Return nothing but the lines from the line containing "X3456Y2888D02*" through the last line of the records, reproduced exactly.

Image and design file data
== Segment start ==

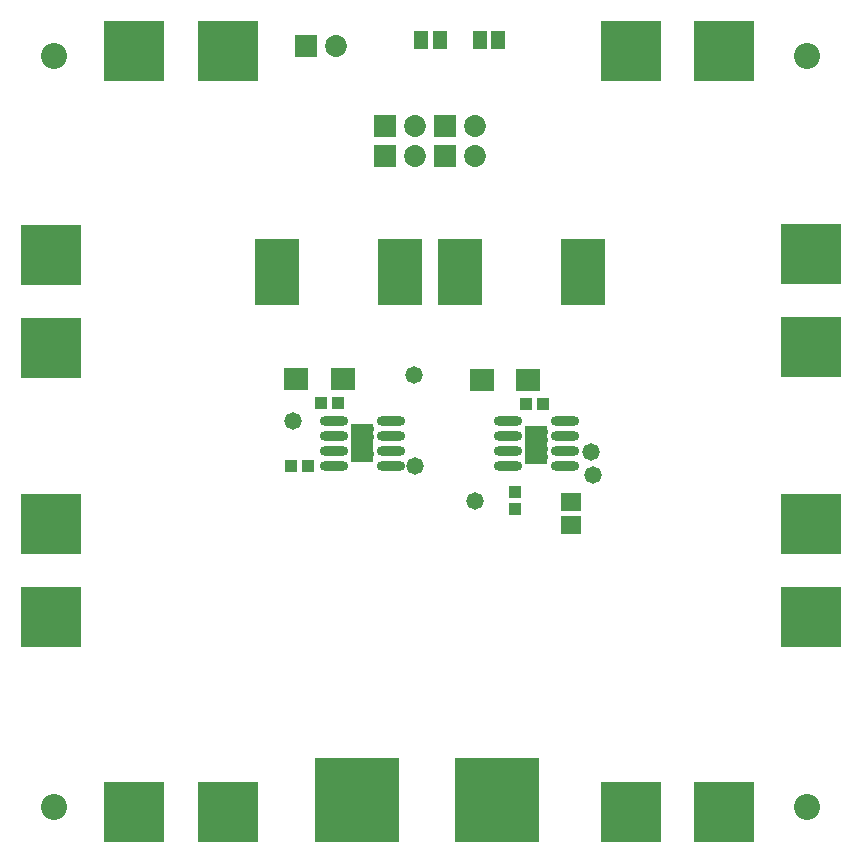
<source format=gts>
G04 Layer_Color=8388736*
%FSLAX23Y23*%
%MOIN*%
G70*
G01*
G75*
%ADD43R,0.047X0.059*%
%ADD44R,0.067X0.063*%
%ADD45R,0.039X0.043*%
%ADD46R,0.146X0.221*%
%ADD47R,0.079X0.075*%
%ADD48O,0.095X0.032*%
%ADD49R,0.043X0.039*%
%ADD50R,0.205X0.205*%
%ADD51R,0.205X0.205*%
%ADD52R,0.284X0.284*%
%ADD53R,0.073X0.126*%
%ADD54R,0.073X0.073*%
%ADD55C,0.073*%
%ADD56C,0.087*%
%ADD57C,0.028*%
%ADD58C,0.058*%
D43*
X2761Y2980D02*
D03*
X2699D02*
D03*
X2894D02*
D03*
X2956D02*
D03*
D44*
X3200Y1439D02*
D03*
Y1361D02*
D03*
D45*
X3050Y1766D02*
D03*
X3106D02*
D03*
X2321Y1558D02*
D03*
X2265D02*
D03*
X2365Y1768D02*
D03*
X2421D02*
D03*
D46*
X2828Y2204D02*
D03*
X3238D02*
D03*
X2219D02*
D03*
X2629D02*
D03*
D47*
X3055Y1846D02*
D03*
X2901D02*
D03*
X2282Y1850D02*
D03*
X2437D02*
D03*
D48*
X3177Y1558D02*
D03*
Y1608D02*
D03*
Y1658D02*
D03*
Y1708D02*
D03*
X2989Y1558D02*
D03*
Y1608D02*
D03*
Y1658D02*
D03*
Y1708D02*
D03*
X2597Y1558D02*
D03*
Y1608D02*
D03*
Y1658D02*
D03*
Y1708D02*
D03*
X2408Y1558D02*
D03*
Y1608D02*
D03*
Y1658D02*
D03*
Y1708D02*
D03*
D49*
X3013Y1472D02*
D03*
Y1416D02*
D03*
D50*
X2054Y2943D02*
D03*
X1743D02*
D03*
X2054Y407D02*
D03*
X1743D02*
D03*
X3708D02*
D03*
X3397D02*
D03*
Y2943D02*
D03*
X3708D02*
D03*
D51*
X3998Y1055D02*
D03*
Y1366D02*
D03*
X3999Y2267D02*
D03*
Y1956D02*
D03*
X1466Y1952D02*
D03*
Y2263D02*
D03*
Y1366D02*
D03*
Y1055D02*
D03*
D52*
X2953Y446D02*
D03*
X2485D02*
D03*
D53*
X3083Y1629D02*
D03*
X2503Y1635D02*
D03*
D54*
X2579Y2591D02*
D03*
X2779D02*
D03*
Y2691D02*
D03*
X2579D02*
D03*
X2315Y2960D02*
D03*
D55*
X2679Y2591D02*
D03*
X2879D02*
D03*
Y2691D02*
D03*
X2679D02*
D03*
X2415Y2960D02*
D03*
D56*
X3984Y2926D02*
D03*
Y421D02*
D03*
X1474D02*
D03*
Y2926D02*
D03*
D57*
X1999Y391D02*
D03*
Y470D02*
D03*
Y430D02*
D03*
Y352D02*
D03*
X2038Y391D02*
D03*
Y470D02*
D03*
Y430D02*
D03*
Y352D02*
D03*
X1684Y2888D02*
D03*
X1723D02*
D03*
X1763D02*
D03*
X1802D02*
D03*
X1684Y2928D02*
D03*
X1723D02*
D03*
X1763D02*
D03*
X1802D02*
D03*
X1684Y2967D02*
D03*
X1723D02*
D03*
X1763D02*
D03*
X1802D02*
D03*
X1684Y3006D02*
D03*
X1723D02*
D03*
X1763D02*
D03*
X1802D02*
D03*
X1999Y2888D02*
D03*
X2038D02*
D03*
X2077D02*
D03*
X2117D02*
D03*
X1999Y2928D02*
D03*
X2038D02*
D03*
X2077D02*
D03*
X2117D02*
D03*
X1999Y2967D02*
D03*
X2038D02*
D03*
X2077D02*
D03*
X2117D02*
D03*
X1999Y3006D02*
D03*
X2038D02*
D03*
X2077D02*
D03*
X2117D02*
D03*
X1684Y352D02*
D03*
X1723D02*
D03*
X1763D02*
D03*
X1802D02*
D03*
X1684Y391D02*
D03*
X1723D02*
D03*
X1763D02*
D03*
X1802D02*
D03*
X1684Y430D02*
D03*
X1723D02*
D03*
X1763D02*
D03*
X1802D02*
D03*
X1684Y470D02*
D03*
X1723D02*
D03*
X1763D02*
D03*
X1802D02*
D03*
X2077Y352D02*
D03*
X2117D02*
D03*
X2077Y391D02*
D03*
X2117D02*
D03*
X2077Y430D02*
D03*
X2117D02*
D03*
X2077Y470D02*
D03*
X2117D02*
D03*
X3338Y352D02*
D03*
X3377D02*
D03*
X3416D02*
D03*
X3456D02*
D03*
X3338Y391D02*
D03*
X3377D02*
D03*
X3416D02*
D03*
X3456D02*
D03*
X3338Y430D02*
D03*
X3377D02*
D03*
X3416D02*
D03*
X3456D02*
D03*
X3338Y470D02*
D03*
X3377D02*
D03*
X3416D02*
D03*
X3456D02*
D03*
X3653Y352D02*
D03*
X3692D02*
D03*
X3731D02*
D03*
X3771D02*
D03*
X3653Y391D02*
D03*
X3692D02*
D03*
X3731D02*
D03*
X3771D02*
D03*
X3653Y430D02*
D03*
X3692D02*
D03*
X3731D02*
D03*
X3771D02*
D03*
X3653Y470D02*
D03*
X3692D02*
D03*
X3731D02*
D03*
X3771D02*
D03*
X3943Y1425D02*
D03*
Y1385D02*
D03*
Y1346D02*
D03*
Y1307D02*
D03*
X3983Y1425D02*
D03*
Y1385D02*
D03*
Y1346D02*
D03*
Y1307D02*
D03*
X4022Y1425D02*
D03*
Y1385D02*
D03*
Y1346D02*
D03*
Y1307D02*
D03*
X4061Y1425D02*
D03*
Y1385D02*
D03*
Y1346D02*
D03*
Y1307D02*
D03*
X3943Y1110D02*
D03*
Y1071D02*
D03*
Y1031D02*
D03*
Y992D02*
D03*
X3983Y1110D02*
D03*
Y1071D02*
D03*
Y1031D02*
D03*
Y992D02*
D03*
X4022Y1110D02*
D03*
Y1071D02*
D03*
Y1031D02*
D03*
Y992D02*
D03*
X4061Y1110D02*
D03*
Y1071D02*
D03*
Y1031D02*
D03*
Y992D02*
D03*
X4054Y1897D02*
D03*
Y1936D02*
D03*
Y1976D02*
D03*
Y2015D02*
D03*
X4014Y1897D02*
D03*
Y1936D02*
D03*
Y1976D02*
D03*
Y2015D02*
D03*
X3975Y1897D02*
D03*
Y1936D02*
D03*
Y1976D02*
D03*
Y2015D02*
D03*
X3936Y1897D02*
D03*
Y1936D02*
D03*
Y1976D02*
D03*
Y2015D02*
D03*
X4054Y2212D02*
D03*
Y2251D02*
D03*
Y2291D02*
D03*
Y2330D02*
D03*
X4014Y2212D02*
D03*
Y2251D02*
D03*
Y2291D02*
D03*
Y2330D02*
D03*
X3975Y2212D02*
D03*
Y2251D02*
D03*
Y2291D02*
D03*
Y2330D02*
D03*
X3936Y2212D02*
D03*
Y2251D02*
D03*
Y2291D02*
D03*
Y2330D02*
D03*
X1411Y2322D02*
D03*
Y2283D02*
D03*
Y2243D02*
D03*
Y2204D02*
D03*
X1450Y2322D02*
D03*
Y2283D02*
D03*
Y2243D02*
D03*
Y2204D02*
D03*
X1490Y2322D02*
D03*
Y2283D02*
D03*
Y2243D02*
D03*
Y2204D02*
D03*
X1529Y2322D02*
D03*
Y2283D02*
D03*
Y2243D02*
D03*
Y2204D02*
D03*
X1411Y2007D02*
D03*
Y1968D02*
D03*
Y1928D02*
D03*
Y1889D02*
D03*
X1450Y2007D02*
D03*
Y1968D02*
D03*
Y1928D02*
D03*
Y1889D02*
D03*
X1490Y2007D02*
D03*
Y1968D02*
D03*
Y1928D02*
D03*
Y1889D02*
D03*
X1529Y2007D02*
D03*
Y1968D02*
D03*
Y1928D02*
D03*
Y1889D02*
D03*
X1521Y996D02*
D03*
Y1035D02*
D03*
Y1074D02*
D03*
Y1114D02*
D03*
X1482Y996D02*
D03*
Y1035D02*
D03*
Y1074D02*
D03*
Y1114D02*
D03*
X1442Y996D02*
D03*
Y1035D02*
D03*
Y1074D02*
D03*
Y1114D02*
D03*
X1403Y996D02*
D03*
Y1035D02*
D03*
Y1074D02*
D03*
Y1114D02*
D03*
X1521Y1311D02*
D03*
Y1350D02*
D03*
Y1389D02*
D03*
Y1429D02*
D03*
X1482Y1311D02*
D03*
Y1350D02*
D03*
Y1389D02*
D03*
Y1429D02*
D03*
X1442Y1311D02*
D03*
Y1350D02*
D03*
Y1389D02*
D03*
Y1429D02*
D03*
X1403Y1311D02*
D03*
Y1350D02*
D03*
Y1389D02*
D03*
Y1429D02*
D03*
X2855Y343D02*
D03*
X2894D02*
D03*
X2933D02*
D03*
X2973D02*
D03*
X3012D02*
D03*
X3051D02*
D03*
X2855Y383D02*
D03*
X2894D02*
D03*
X2933D02*
D03*
X2973D02*
D03*
X3012D02*
D03*
X3051D02*
D03*
X2855Y422D02*
D03*
X2894D02*
D03*
X2933D02*
D03*
X2973D02*
D03*
X3012D02*
D03*
X3051D02*
D03*
X2855Y461D02*
D03*
X2894D02*
D03*
X2933D02*
D03*
X2973D02*
D03*
X3012D02*
D03*
X3051D02*
D03*
X2855Y501D02*
D03*
X2894D02*
D03*
X2933D02*
D03*
X2973D02*
D03*
X3012D02*
D03*
X3051D02*
D03*
X2855Y540D02*
D03*
X2894D02*
D03*
X2933D02*
D03*
X2973D02*
D03*
X3012D02*
D03*
X3051D02*
D03*
X2382Y343D02*
D03*
X2422D02*
D03*
X2461D02*
D03*
X2500D02*
D03*
X2540D02*
D03*
X2579D02*
D03*
X2382Y383D02*
D03*
X2422D02*
D03*
X2461D02*
D03*
X2500D02*
D03*
X2540D02*
D03*
X2579D02*
D03*
X2382Y422D02*
D03*
X2422D02*
D03*
X2461D02*
D03*
X2500D02*
D03*
X2540D02*
D03*
X2579D02*
D03*
X2382Y461D02*
D03*
X2422D02*
D03*
X2461D02*
D03*
X2500D02*
D03*
X2540D02*
D03*
X2579D02*
D03*
X2382Y501D02*
D03*
X2422D02*
D03*
X2461D02*
D03*
X2500D02*
D03*
X2540D02*
D03*
X2579D02*
D03*
Y540D02*
D03*
X2540D02*
D03*
X2500D02*
D03*
X2461D02*
D03*
X2422D02*
D03*
X2382D02*
D03*
X2382Y343D02*
D03*
X2422D02*
D03*
X2461D02*
D03*
X2500D02*
D03*
X2540D02*
D03*
X2579D02*
D03*
X2382Y383D02*
D03*
X2422D02*
D03*
X2461D02*
D03*
X2500D02*
D03*
X2540D02*
D03*
X2579D02*
D03*
X2382Y422D02*
D03*
X2422D02*
D03*
X2461D02*
D03*
X2500D02*
D03*
X2540D02*
D03*
X2579D02*
D03*
X2382Y461D02*
D03*
X2422D02*
D03*
X2461D02*
D03*
X2500D02*
D03*
X2540D02*
D03*
X2579D02*
D03*
X2382Y501D02*
D03*
X2422D02*
D03*
X2461D02*
D03*
X2500D02*
D03*
X2540D02*
D03*
X2579D02*
D03*
X2382Y540D02*
D03*
X2422D02*
D03*
X2461D02*
D03*
X2500D02*
D03*
X2540D02*
D03*
X2579D02*
D03*
X3083Y1644D02*
D03*
X3109Y1671D02*
D03*
X3083Y1671D02*
D03*
X3108Y1645D02*
D03*
X3107Y1616D02*
D03*
X3083D02*
D03*
X3059D02*
D03*
Y1644D02*
D03*
Y1671D02*
D03*
Y1589D02*
D03*
X3083D02*
D03*
X3108D02*
D03*
X2527Y1599D02*
D03*
X2502D02*
D03*
X2478D02*
D03*
Y1681D02*
D03*
Y1654D02*
D03*
Y1626D02*
D03*
X2502D02*
D03*
X2526D02*
D03*
X2527Y1655D02*
D03*
X2502Y1681D02*
D03*
X2528Y1681D02*
D03*
X2502Y1654D02*
D03*
X3771Y3006D02*
D03*
X3731D02*
D03*
X3692D02*
D03*
X3653D02*
D03*
X3771Y2967D02*
D03*
X3731D02*
D03*
X3692D02*
D03*
X3653D02*
D03*
X3771Y2928D02*
D03*
X3731D02*
D03*
X3692D02*
D03*
X3653D02*
D03*
X3771Y2888D02*
D03*
X3731D02*
D03*
X3692D02*
D03*
X3653D02*
D03*
X3456Y3006D02*
D03*
X3416D02*
D03*
X3377D02*
D03*
X3338D02*
D03*
X3456Y2967D02*
D03*
X3416D02*
D03*
X3377D02*
D03*
X3338D02*
D03*
X3456Y2928D02*
D03*
X3416D02*
D03*
X3377D02*
D03*
X3338D02*
D03*
X3456Y2888D02*
D03*
X3416D02*
D03*
X3377D02*
D03*
X3338D02*
D03*
D58*
X3272Y1529D02*
D03*
X2680Y1558D02*
D03*
X2675Y1863D02*
D03*
X3264Y1605D02*
D03*
X2878Y1442D02*
D03*
X2273Y1708D02*
D03*
M02*

</source>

== Segment end ==

SOLUTION TO THE PROBLEM
X3456Y2888D02*
D03*
X3416D02*
D03*
X3377D02*
D03*
X3338D02*
D03*
D58*
X3272Y1529D02*
D03*
X2680Y1558D02*
D03*
X2675Y1863D02*
D03*
X3264Y1605D02*
D03*
X2878Y1442D02*
D03*
X2273Y1708D02*
D03*
M02*

</source>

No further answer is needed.